_Text section_:
+ + +

Whilst this may be a time where you feel like doing nothing more than shutting yourself away from the rest of the world, you will need the support of others in both a formal and informal way to get through this. The challenge is choosing who can support you, and in what way? Despite their love for you, even a best friend who has been through divorce herself is often unequipped to help you work out a divorce strategy that will be right for you. Equally, your lawyer, however competent, is not the person to go to for emotional support.
Here I run through the different ways of support and understanding that different people can give you as you move through the divorce process.
You're hurting and it's natural to turn to your friends for emotional support, to share those elaborate fantasies of revenge and analyse where it all went wrong. Friends can be a godsend for everything from practical help (minding the kids while you visit your lawyer) to an emotional lifeline. Do beware however of becoming the latest soap opera in your friends' lives. Watch out for friends that encourage you, however well meaning they may be, to dwell on your darkest feelings. Instead make a point to gravitate towards the ones that pull you towards the light and your new future. Don't feel that every conversation needs to revolve around your life and worries; indeed mates that you can enjoy light and fun activities with may, at times, be more of a help.
A recent survey that I carried out amongst divorced and divorcing people found that over 50% choose their lawyer by recommendation and I suggest that this is where you should start. However, just because your cousin used and recommended one particular solicitor does not mean that you should automatically do so too. Look for a lawyer who explains the process in a way that suits you, is happy to provide extra material or links to sites where you can do more reading if you wish, and who listens to what you want to get out of your divorce, and what type of divorce you would like to have.

+ + +

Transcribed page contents
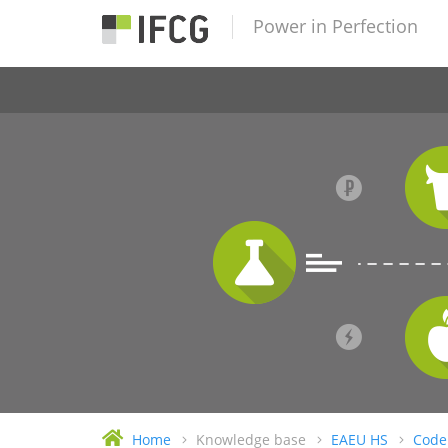
Power in Perfection
Home
Knowledge base
EAEU HS
Code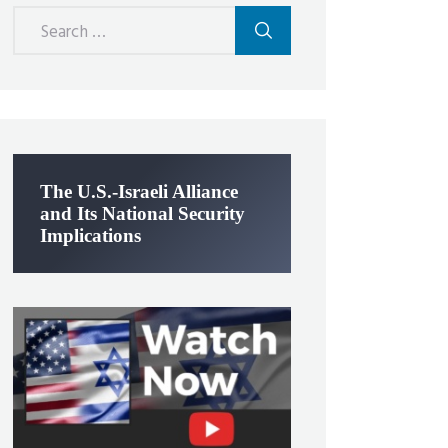
Search
for:
The U.S.-Israeli Alliance
and Its National Security
Implications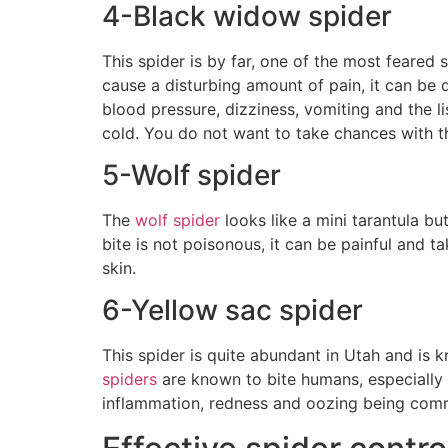
4-Black widow spider
This spider is by far, one of the most feared 
cause a disturbing amount of pain, it can be
blood pressure, dizziness, vomiting and the 
cold. You do not want to take chances with th
5-Wolf spider
The
wolf spider
looks like a mini tarantula bu
bite is not poisonous, it can be painful and t
skin.
6-Yellow sac spider
This spider is quite abundant in Utah and is k
spiders
are known to bite humans, especially if
inflammation, redness and oozing being co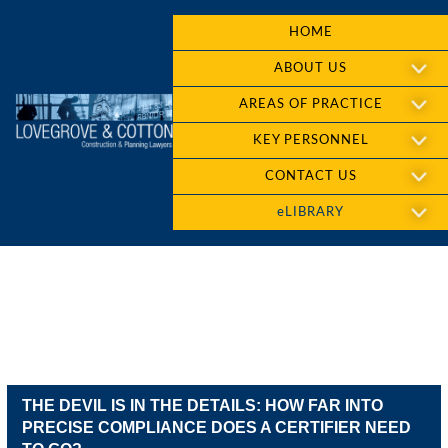
HOME
ABOUT US
AREAS OF PRACTICE
KEY PERSONNEL
CONTACT US
eLIBRARY
THE DEVIL IS IN THE DETAILS: HOW FAR INTO
PRECISE COMPLIANCE DOES A CERTIFIER NEED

+ + +

_Brief 1_: In the text on support during divorce, what share of divorced and divorcing people in the survey chose their lawyer by recommendation?
_Brief 2_: Reproduce everything in the text on support during divorce from "You're hurting and" down to "more of a help.".
The entries are not used here.

_Solution 1_: Over 50%.

_Solution 2_:
You're hurting and it's natural to turn to your friends for emotional support, to share those elaborate fantasies of revenge and analyse where it all went wrong. Friends can be a godsend for everything from practical help (minding the kids while you visit your lawyer) to an emotional lifeline. Do beware however of becoming the latest soap opera in your friends' lives. Watch out for friends that encourage you, however well meaning they may be, to dwell on your darkest feelings. Instead make a point to gravitate towards the ones that pull you towards the light and your new future. Don't feel that every conversation needs to revolve around your life and worries; indeed mates that you can enjoy light and fun activities with may, at times, be more of a help.